Conforme a advogada, Herta e a mulher acusada de agressão se conheciam.

– Os filhos das duas são amigos de infância. Elas não são amigas, mas já se conheciam. Consta que algum tempo antes desse fato elas tiveram uma discussão sobre a guerra de Israel, mas nada relevante e depois disso não se falaram.

Na última sexta-feira, Herta estava sozinha quando a mulher entrou.

– A agressora perguntou se ela estava feliz e já deu um tapa no rosto. Depois começou a xingar e quebrar tudo.
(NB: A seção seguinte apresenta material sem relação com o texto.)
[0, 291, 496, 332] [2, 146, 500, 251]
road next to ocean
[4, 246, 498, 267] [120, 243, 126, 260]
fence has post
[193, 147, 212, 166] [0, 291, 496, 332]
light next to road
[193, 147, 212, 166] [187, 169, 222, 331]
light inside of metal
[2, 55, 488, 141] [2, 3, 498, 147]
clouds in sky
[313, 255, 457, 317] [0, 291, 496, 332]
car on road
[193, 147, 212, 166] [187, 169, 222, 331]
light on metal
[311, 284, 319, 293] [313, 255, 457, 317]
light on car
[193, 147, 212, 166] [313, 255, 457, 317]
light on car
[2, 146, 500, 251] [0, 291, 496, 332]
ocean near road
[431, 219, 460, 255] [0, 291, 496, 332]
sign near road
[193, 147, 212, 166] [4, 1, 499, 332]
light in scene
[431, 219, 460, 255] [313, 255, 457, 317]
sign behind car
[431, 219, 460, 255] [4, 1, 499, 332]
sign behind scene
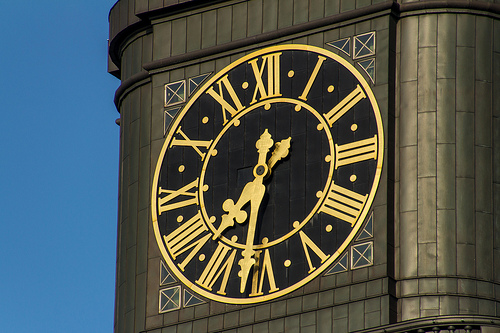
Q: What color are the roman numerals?
A: Gold.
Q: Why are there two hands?
A: For clock to tell time.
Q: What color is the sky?
A: Blue.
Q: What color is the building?
A: Grey.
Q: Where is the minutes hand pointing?
A: Down.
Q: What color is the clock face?
A: Black.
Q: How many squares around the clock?
A: Four.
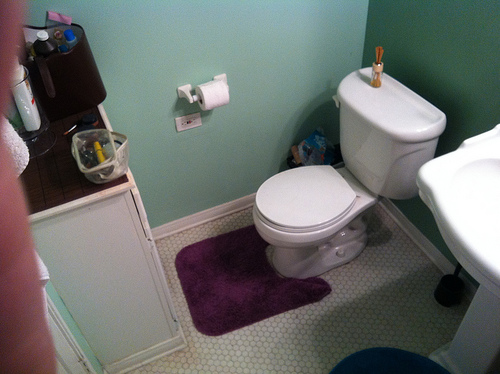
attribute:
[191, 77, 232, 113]
toilet paper — white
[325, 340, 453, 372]
mat — blue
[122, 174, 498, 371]
floor — white, tiled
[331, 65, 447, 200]
tank — white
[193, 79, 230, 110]
paper roll — white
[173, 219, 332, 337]
mat — purple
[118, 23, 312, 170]
wall — mint green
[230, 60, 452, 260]
toilet — white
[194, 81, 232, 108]
napkin roll — white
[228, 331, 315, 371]
tile — small, honeycomb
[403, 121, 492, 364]
sink — white, ceramic, pedestal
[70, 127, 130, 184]
bag — makeup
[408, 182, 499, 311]
sink — white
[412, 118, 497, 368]
sink — porcelain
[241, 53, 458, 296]
toilet — white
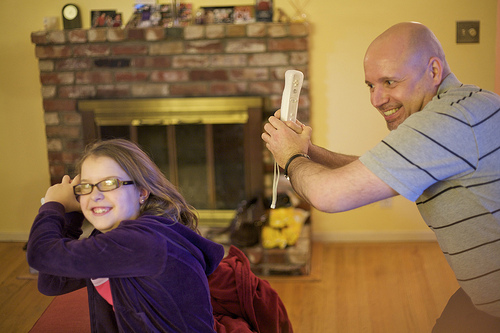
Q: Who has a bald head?
A: Man holding controller.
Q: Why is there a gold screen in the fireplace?
A: Prevent sparks flying.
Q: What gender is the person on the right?
A: Male.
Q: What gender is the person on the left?
A: Female.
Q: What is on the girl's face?
A: Glasses.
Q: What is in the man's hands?
A: Wii remote.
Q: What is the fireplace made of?
A: Brick.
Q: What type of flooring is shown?
A: Hardwood.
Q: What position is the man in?
A: Standing.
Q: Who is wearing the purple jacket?
A: Girl.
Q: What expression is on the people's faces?
A: Smiles.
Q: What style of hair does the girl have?
A: Long.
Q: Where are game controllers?
A: In people's hands.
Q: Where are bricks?
A: On a fireplace.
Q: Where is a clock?
A: On fireplace mantle.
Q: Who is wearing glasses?
A: A girl.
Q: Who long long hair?
A: A girl.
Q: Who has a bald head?
A: The man.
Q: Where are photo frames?
A: On the fireplace mantle.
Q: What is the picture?
A: Father and daughter.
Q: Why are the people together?
A: Playing.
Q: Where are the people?
A: Living room.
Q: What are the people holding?
A: Game remotes.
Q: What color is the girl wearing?
A: Purple.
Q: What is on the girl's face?
A: Glasses.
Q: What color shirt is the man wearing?
A: Gray.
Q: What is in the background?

A Herta começou a filmar e o namorado tirou ela à força – contou.

Lilia disse que pediu a prisão da suspeita, com base na Lei 14 532/2023, de janeiro do ano passado, que equipara a injúria racial ao crime de racismo. A nova lei tornou a pena mais severa, com reclusão de dois a cinco anos, além de multa, não cabendo fiança. O crime não prescreve.

Segundo a legislação, deve ser considerada como discriminatória qualquer atitude ou tratamento dado à pessoa ou a grupos minoritários que cause constrangimento, humilhação, vergonha, medo ou exposição indevida, e que usualmente não dispensaria a outros grupos em razão da cor, etnia, religião ou procedência.

Em nota conjunta, a Confederação Israelita do Brasil (Conib) e a Sociedade Israelita da Bahia classificaram como “repugnante” a agressão contra a comerciante judia.

– O antissemitismo deve ser condenado por todos, e sua explosão nos últimos meses aqui no Brasil e no mundo é consequência de visões odiosas e distorcidas sobre Israel e judeus manifestadas por personalidades e distribuídas pelas redes sociais. Isso precisa acabar para evitarmos consequências ainda mais graves – diz a nota.

A reportagem não conseguiu contato com a investigada. Durante o depoimento à Polícia Civil, ela não foi acompanhada por um advogado e, até o início da tarde, não tinha constituído defensor para o processo.